-- Document excerpt --
What changed about your understanding of community-based arts after reviewing this genealogy?
I didn’t know that there were that many theories surrounding community-based arts. I thought that the community-based arts was a big circle where people just wanted to support the public and the communities that were surrounding them. Some things that changed for me were the differences between the public art. I assumed that they would not all fall under the same category, but I did not assume that there they would be that many categories that tied together the genealogy of arts and community engagement. As time went on, it seems as if artists became more self aware of the things they were doing and the effect it can have on the area and the people who reside in that community. I believe that they wanted to do more than create art and to have a place in the community. 

What questions emerged for you?
Before John Dewey came up with his theory, did people not value the process of making art or did they just not value it as much.
Peter Schumann that art should be as basic as bread is to life. Food is necessary in human lives but is art necessary to live?
Is it okay to create art that has no relationship to the site it inhabits?
Richard Serra said that, “To move the work is to destroy the work”. If an artwork is moved between museums does that mean that the artwork is “destroyed”?

-- Written instruction A --
In the records below, set down verbatim every line from the line with "Name all visible" up to and including the line with "crop: (253, 323)".

-- Task material --
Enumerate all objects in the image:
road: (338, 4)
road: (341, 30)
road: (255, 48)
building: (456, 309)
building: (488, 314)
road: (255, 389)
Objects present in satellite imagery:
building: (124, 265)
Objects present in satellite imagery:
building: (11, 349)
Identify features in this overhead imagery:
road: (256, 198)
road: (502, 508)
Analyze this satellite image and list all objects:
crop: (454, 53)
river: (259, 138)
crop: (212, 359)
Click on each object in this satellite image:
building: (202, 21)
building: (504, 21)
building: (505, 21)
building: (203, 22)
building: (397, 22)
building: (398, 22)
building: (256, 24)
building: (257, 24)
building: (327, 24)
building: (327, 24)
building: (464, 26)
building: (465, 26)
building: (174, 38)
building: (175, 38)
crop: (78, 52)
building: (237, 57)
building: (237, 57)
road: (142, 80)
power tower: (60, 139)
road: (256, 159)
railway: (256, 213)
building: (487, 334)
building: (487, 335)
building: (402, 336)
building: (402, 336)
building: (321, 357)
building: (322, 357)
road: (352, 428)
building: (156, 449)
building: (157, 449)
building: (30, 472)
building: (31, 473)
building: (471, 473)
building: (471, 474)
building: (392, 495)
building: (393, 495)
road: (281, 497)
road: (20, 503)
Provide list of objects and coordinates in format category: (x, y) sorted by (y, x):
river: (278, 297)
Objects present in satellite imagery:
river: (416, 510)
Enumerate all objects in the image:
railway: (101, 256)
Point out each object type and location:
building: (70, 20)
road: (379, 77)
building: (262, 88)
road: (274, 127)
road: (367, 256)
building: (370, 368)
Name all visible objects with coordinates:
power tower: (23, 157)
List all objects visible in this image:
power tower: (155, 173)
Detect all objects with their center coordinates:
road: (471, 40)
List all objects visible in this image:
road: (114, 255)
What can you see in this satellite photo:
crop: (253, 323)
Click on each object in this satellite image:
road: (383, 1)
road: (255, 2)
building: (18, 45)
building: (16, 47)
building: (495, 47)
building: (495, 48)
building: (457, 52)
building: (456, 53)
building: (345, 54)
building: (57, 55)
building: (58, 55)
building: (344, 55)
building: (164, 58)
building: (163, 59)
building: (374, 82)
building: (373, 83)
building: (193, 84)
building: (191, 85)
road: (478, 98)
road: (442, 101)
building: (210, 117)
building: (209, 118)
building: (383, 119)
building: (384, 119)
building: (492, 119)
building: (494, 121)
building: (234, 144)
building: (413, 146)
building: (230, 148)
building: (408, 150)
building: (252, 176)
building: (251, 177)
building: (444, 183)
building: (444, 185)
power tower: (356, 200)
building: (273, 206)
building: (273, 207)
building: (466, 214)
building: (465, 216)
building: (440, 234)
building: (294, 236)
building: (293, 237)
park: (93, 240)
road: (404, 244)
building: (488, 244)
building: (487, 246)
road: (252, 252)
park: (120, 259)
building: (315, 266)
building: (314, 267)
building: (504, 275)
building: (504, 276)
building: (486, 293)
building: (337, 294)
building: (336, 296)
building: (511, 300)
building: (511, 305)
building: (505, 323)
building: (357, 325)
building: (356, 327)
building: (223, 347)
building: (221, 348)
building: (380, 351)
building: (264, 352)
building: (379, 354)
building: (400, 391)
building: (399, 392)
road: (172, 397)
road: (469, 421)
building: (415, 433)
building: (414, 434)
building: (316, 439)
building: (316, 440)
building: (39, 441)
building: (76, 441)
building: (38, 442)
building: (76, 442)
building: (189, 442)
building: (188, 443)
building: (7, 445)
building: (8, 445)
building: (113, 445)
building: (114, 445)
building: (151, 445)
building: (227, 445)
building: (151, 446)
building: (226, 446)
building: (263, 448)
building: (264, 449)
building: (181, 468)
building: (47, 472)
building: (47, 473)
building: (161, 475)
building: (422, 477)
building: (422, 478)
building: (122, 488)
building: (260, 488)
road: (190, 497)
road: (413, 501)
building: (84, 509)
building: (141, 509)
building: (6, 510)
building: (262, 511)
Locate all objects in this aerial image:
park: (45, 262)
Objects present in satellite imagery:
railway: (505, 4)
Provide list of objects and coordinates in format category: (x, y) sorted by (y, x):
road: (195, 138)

-- Written instruction B --
From the reflection on community-based arts, extract word for word the passage from "Before John Dewey" up to and including "necessary to live?".

-- Response A --
Name all visible objects with coordinates:
power tower: (23, 157)
List all objects visible in this image:
power tower: (155, 173)
Detect all objects with their center coordinates:
road: (471, 40)
List all objects visible in this image:
road: (114, 255)
What can you see in this satellite photo:
crop: (253, 323)

-- Response B --
Before John Dewey came up with his theory, did people not value the process of making art or did they just not value it as much.
Peter Schumann that art should be as basic as bread is to life. Food is necessary in human lives but is art necessary to live?